◆ **WHAT YOU SHOULD DO**: Could you repeat, word for word, the line with "transform 1 hour" and every line after it in the records below, leaving out any pictures?

══════

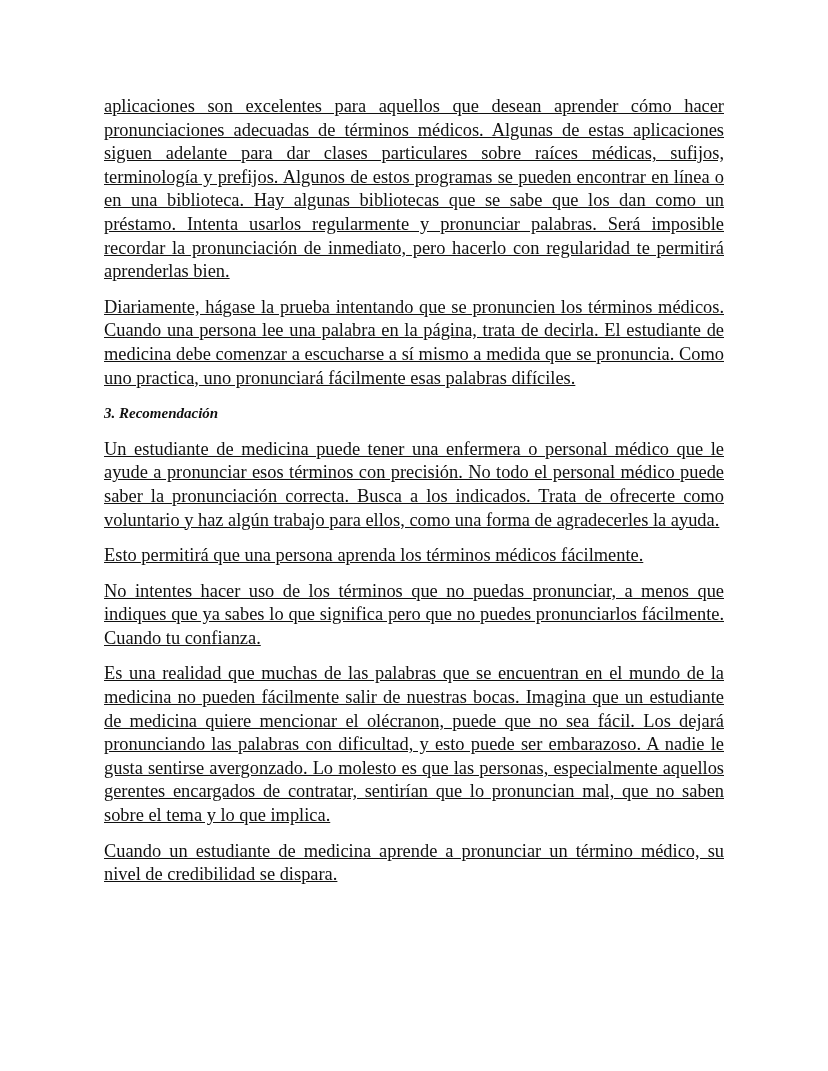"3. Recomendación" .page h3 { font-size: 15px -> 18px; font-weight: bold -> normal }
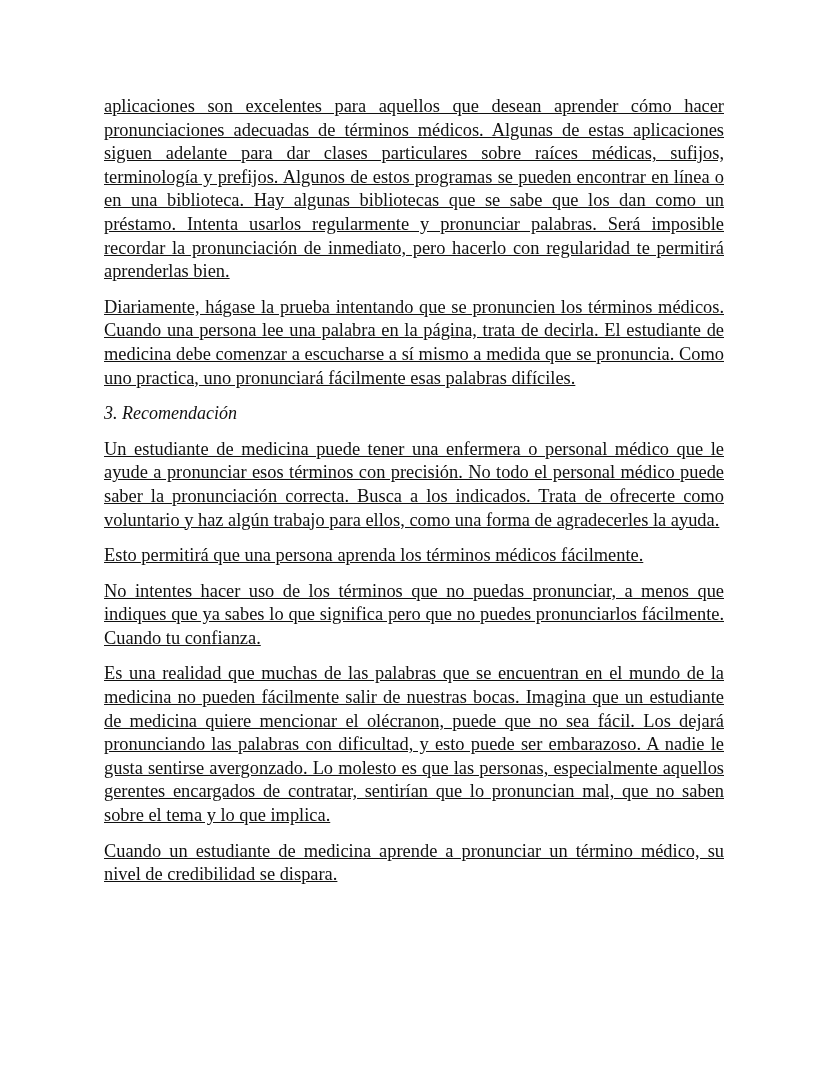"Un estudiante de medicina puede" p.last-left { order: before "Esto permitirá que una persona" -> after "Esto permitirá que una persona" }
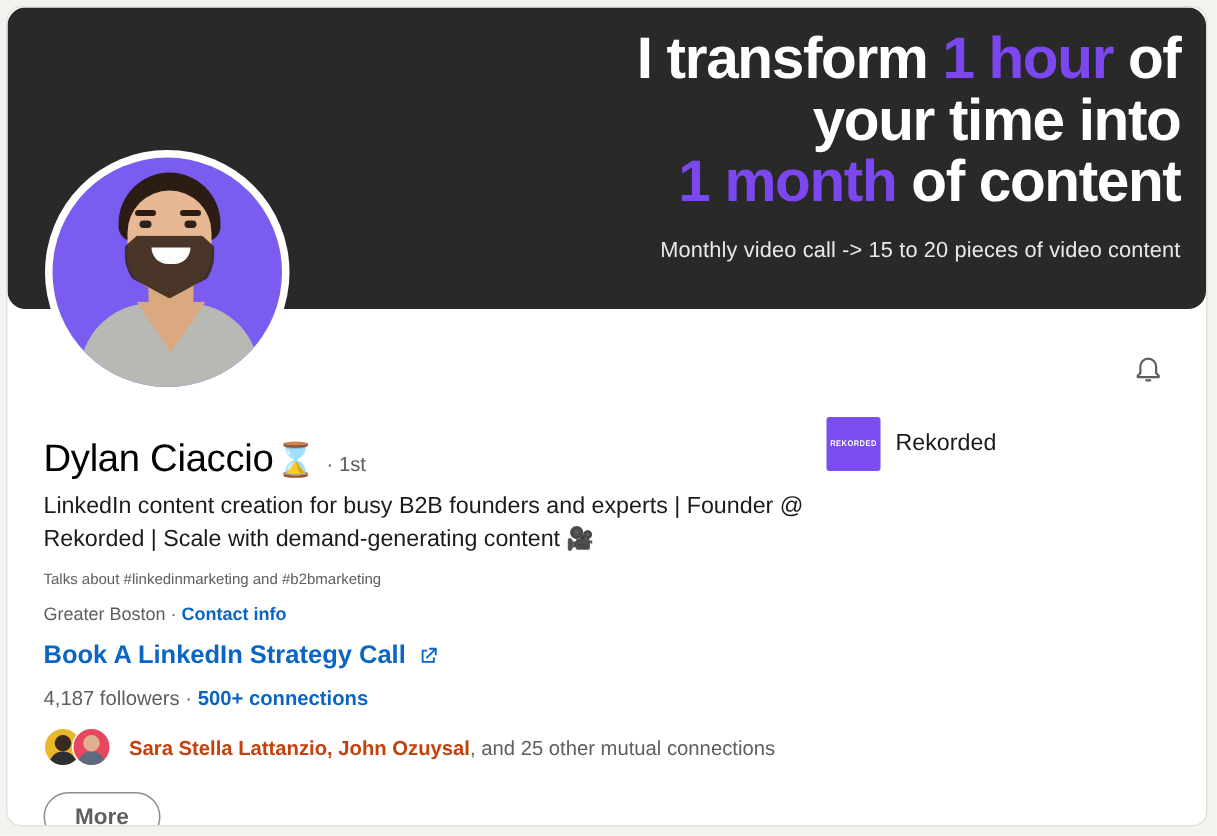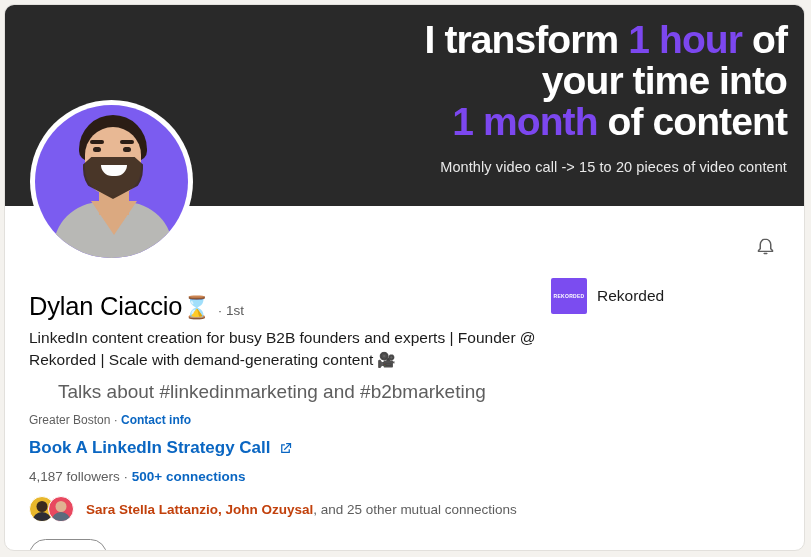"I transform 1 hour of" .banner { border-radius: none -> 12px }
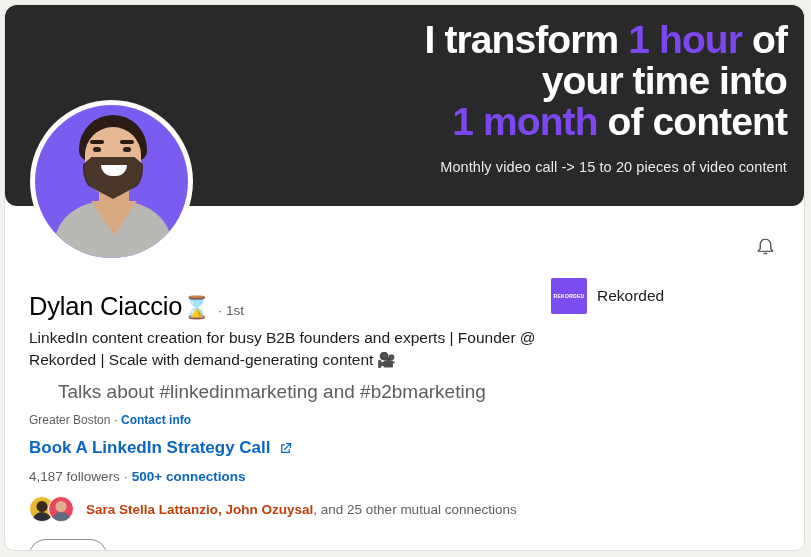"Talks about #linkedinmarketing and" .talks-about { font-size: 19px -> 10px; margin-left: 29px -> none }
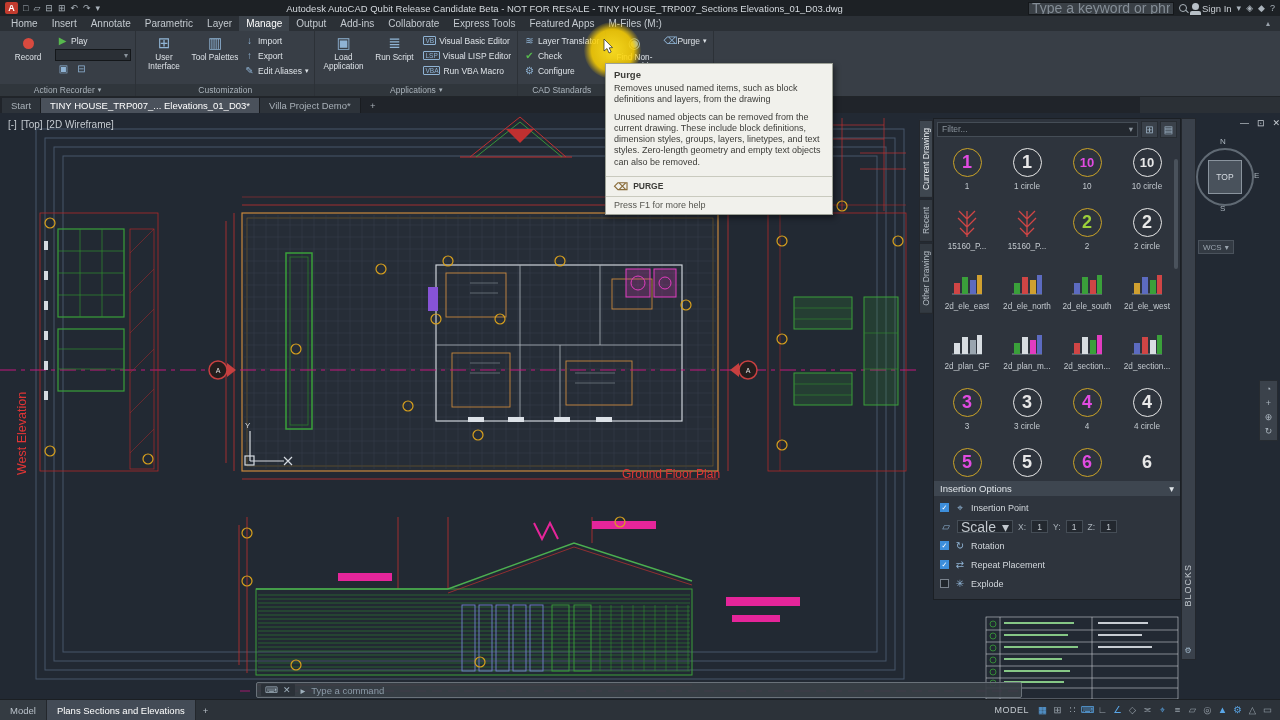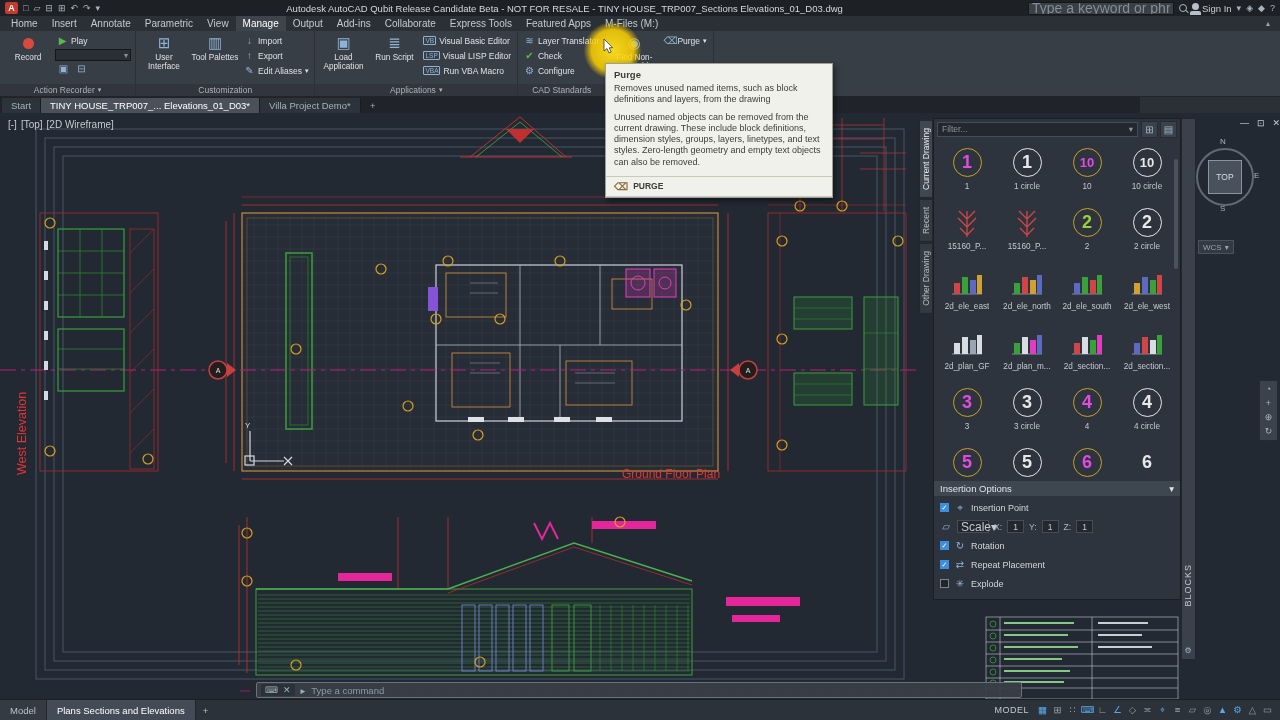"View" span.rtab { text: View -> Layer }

══════

◆ **TASK OUTPUT**:
"I transform 1 hour of" .banner { border-radius: none -> 12px }
"Talks about #linkedinmarketing and" .talks-about { font-size: 19px -> 10px; margin-left: 29px -> none }
"View" span.rtab { text: View -> Layer }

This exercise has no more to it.